Expecto Patronum!


Meghan Dietsche Goel - February 21, 2020

I’ve never been a theme park enthusiast, but ever since it opened, I’ve been very curious about The Wizarding World of Harry Potter. Last week, we ended up on a trip to Disney World / Orlando with a group of extended family who’ve never read Harry Potter, so our family peeled off from the crowd and seized the opportunity to head off to Diagon Alley for the day. For anyone who hasn’t yet made the journey through the Orlando version of King’s Cross Station, I highly recommend the trip.

I wrote last year about the Harry Potter compromise I struck with my oldest reader (then 6 ½). Eager to immerse himself in the wizarding world he’d heard so much about, we decided to get onboard at Platform 9 ¾ and head off to Hogwarts. It was a huge hit and felt perfectly pitched to where he was as a reader right then. However, we agreed that we’d wait about 6 months between installments. We read the second adventure in the fall, and while book 2 ratchets up the fear factor with whispery basilisk speak echoing through the walls and enormous spiders lurking in the woods, the 6 months between books has felt about right.

Because of that staggered schedule, though, my 7 ½ year old entered the wizarding world without a comprehensive understanding of all the references. Especially since the two halves of the theme world are divided between Diagon Alley and Hogsmeade (the latter of which is not discovered until book 3), I wasn’t sure whether the knowledge gap would be fun or frustrating. The great thing was that it couldn’t have mattered less. The production values are astounding, so a sense of marvel and wonder pervades the whole experience from beginning to end, meaning that a little mystery doesn’t feel like such a bad thing. I actually discovered that he loved the little sneak peeks into later adventures—eagerly bookmarking them for later discovery.
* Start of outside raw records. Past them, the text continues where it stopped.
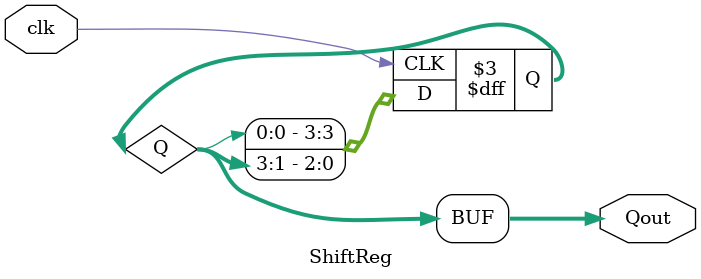
<source format=v>
`timescale 1ns / 1ps


module ShiftReg(Qout, clk);

	input clk;
	output [3:0] Qout;
	reg [3:0] Q = 4'b0001;

	always @ (posedge clk) begin
		Q[3]<=Q[0];
		Q[2]<=Q[3];
		Q[1]<=Q[2];
		Q[0]<=Q[1];
	end

	assign Qout = Q;

endmodule

</source>
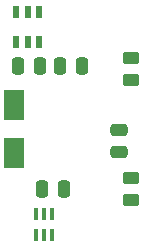
<source format=gbr>
%TF.GenerationSoftware,KiCad,Pcbnew,6.0.11+dfsg-1~bpo11+1*%
%TF.CreationDate,2023-05-28T01:06:14+00:00*%
%TF.ProjectId,ACOMP01,41434f4d-5030-4312-9e6b-696361645f70,rev?*%
%TF.SameCoordinates,Original*%
%TF.FileFunction,Paste,Bot*%
%TF.FilePolarity,Positive*%
%FSLAX46Y46*%
G04 Gerber Fmt 4.6, Leading zero omitted, Abs format (unit mm)*
G04 Created by KiCad (PCBNEW 6.0.11+dfsg-1~bpo11+1) date 2023-05-28 01:06:14*
%MOMM*%
%LPD*%
G01*
G04 APERTURE LIST*
G04 Aperture macros list*
%AMRoundRect*
0 Rectangle with rounded corners*
0 $1 Rounding radius*
0 $2 $3 $4 $5 $6 $7 $8 $9 X,Y pos of 4 corners*
0 Add a 4 corners polygon primitive as box body*
4,1,4,$2,$3,$4,$5,$6,$7,$8,$9,$2,$3,0*
0 Add four circle primitives for the rounded corners*
1,1,$1+$1,$2,$3*
1,1,$1+$1,$4,$5*
1,1,$1+$1,$6,$7*
1,1,$1+$1,$8,$9*
0 Add four rect primitives between the rounded corners*
20,1,$1+$1,$2,$3,$4,$5,0*
20,1,$1+$1,$4,$5,$6,$7,0*
20,1,$1+$1,$6,$7,$8,$9,0*
20,1,$1+$1,$8,$9,$2,$3,0*%
G04 Aperture macros list end*
%ADD10RoundRect,0.250000X-0.475000X0.250000X-0.475000X-0.250000X0.475000X-0.250000X0.475000X0.250000X0*%
%ADD11R,1.800000X2.500000*%
%ADD12RoundRect,0.250000X0.250000X0.475000X-0.250000X0.475000X-0.250000X-0.475000X0.250000X-0.475000X0*%
%ADD13RoundRect,0.250000X-0.250000X-0.475000X0.250000X-0.475000X0.250000X0.475000X-0.250000X0.475000X0*%
%ADD14RoundRect,0.250000X0.450000X-0.262500X0.450000X0.262500X-0.450000X0.262500X-0.450000X-0.262500X0*%
%ADD15R,0.500000X1.000760*%
%ADD16R,0.501040X1.000760*%
%ADD17R,0.300000X1.000000*%
G04 APERTURE END LIST*
D10*
%TO.C,C1*%
X15494000Y15174000D03*
X15494000Y13274000D03*
%TD*%
D11*
%TO.C,D1*%
X6604000Y17240000D03*
X6604000Y13240000D03*
%TD*%
D12*
%TO.C,C4*%
X8824000Y20574000D03*
X6924000Y20574000D03*
%TD*%
D13*
%TO.C,C3*%
X8956000Y10160000D03*
X10856000Y10160000D03*
%TD*%
D14*
%TO.C,R2*%
X16535400Y19407500D03*
X16535400Y21232500D03*
%TD*%
D13*
%TO.C,C2*%
X10480000Y20574000D03*
X12380000Y20574000D03*
%TD*%
D15*
%TO.C,IC2*%
X6794500Y25146000D03*
X7747000Y25146000D03*
X8699500Y25146000D03*
D16*
X8699500Y22606000D03*
D15*
X7747000Y22606000D03*
X6794500Y22606000D03*
%TD*%
D17*
%TO.C,IC1*%
X9794000Y6237400D03*
X9144000Y6237400D03*
X8494000Y6237400D03*
X8494000Y8037400D03*
X9144000Y8037400D03*
X9794000Y8037400D03*
%TD*%
D14*
%TO.C,R1*%
X16535400Y9247500D03*
X16535400Y11072500D03*
%TD*%
M02*

</source>
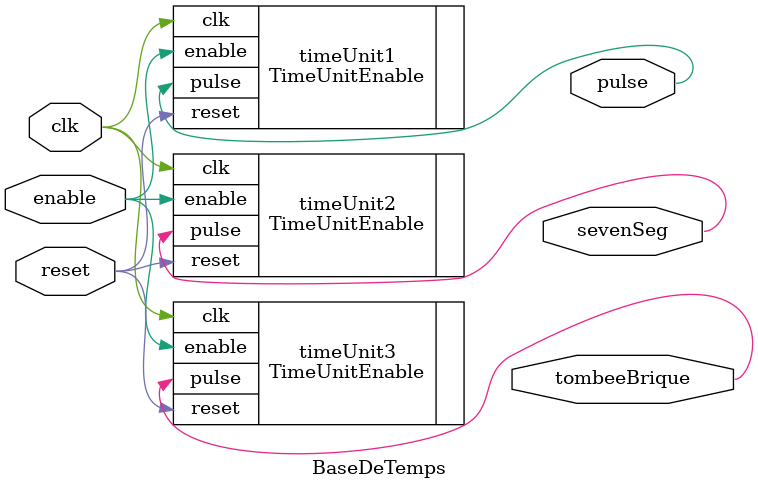
<source format=v>
`timescale 1ns / 1ps
module BaseDeTemps(
    input reset,
    input enable,
    input clk,
    output pulse,
    output sevenSeg,
    output tombeeBrique
    );
	 
	 TimeUnitEnable#(.FREQ_CLK(50000000),.FREQ_WANTED(25000000)) timeUnit1(.enable(enable),.reset(reset),.clk(clk),.pulse(pulse));
	 
	 TimeUnitEnable#(.FREQ_CLK(50000000),.FREQ_WANTED(20000)) timeUnit2(.enable(enable),.reset(reset),.clk(clk),.pulse(sevenSeg));
	 
	 TimeUnitEnable#(.FREQ_CLK(50000000),.FREQ_WANTED(2)) timeUnit3(.enable(enable),.reset(reset),.clk(clk),.pulse(tombeeBrique));

endmodule

</source>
And, of course, my 5 year old had no frame of reference at all, and had the best time anyway.

So what was it like to immerse ourselves in the literary magic kingdom? First thing, we plumbed the depths of the Gringotts vaults, in a dazzling ride that punctuated dramatic dragon action and fun character moments with dizzying spins through darkness. (Adult verdict: Fun! Kid verdict: Absolutely terrifying!) Then we headed to the money exchange where we exchanged our dollars for “wizard money,” which was really just printed out pieces of paper with the dollar amount printed on the front. Not exactly as exciting as knuts and sickles in my book, but my First Year did enjoy paying for his wand with his own wizard money.

Sure, the wand’s a $55 gimmick, but the wand choosing process at Ollivander’s was a delight, and the wands are designed to interact with a number of the store fronts in both Diagon Alley and Hogsmeade, so the kids get the thrill of doing real magic along the way. The spells were a bit harder to execute than you might expect, but they were pretty fun. The best ones in my book were the Metelojinx rain spell and the Revelio chocolate frog hide & seek. These elements really did take the experience one step further, to truly make kids feel like they’re a part of it all. Similarly, the lines for the rides take families through incredibly elaborate, beautifully detailed sets filled with mechanical elements, holograms, videos, and more. Although the kids declined to take any more Harry Potter rides with us after their Gringotts scare, they actually loved the hour long line we took through Hogwarts itself to get to a ride my husband and I wanted to go on. The talking paintings room was a hoot!

Of course the crown jewel of any Harry Potter experience is supposed to be the mythical Butterbeer. Sadly, my kids and husband all unilaterally hated it. Drinking all of it myself was no big hardship, but they all decidedly turned their noses up at its buttery, cream soda taste. Well, you can’t win ’em all. But by turning J.K. Rowling’s imagined realm into an interactive, fully immersive wonderland, this whole world gets the details pretty darn right.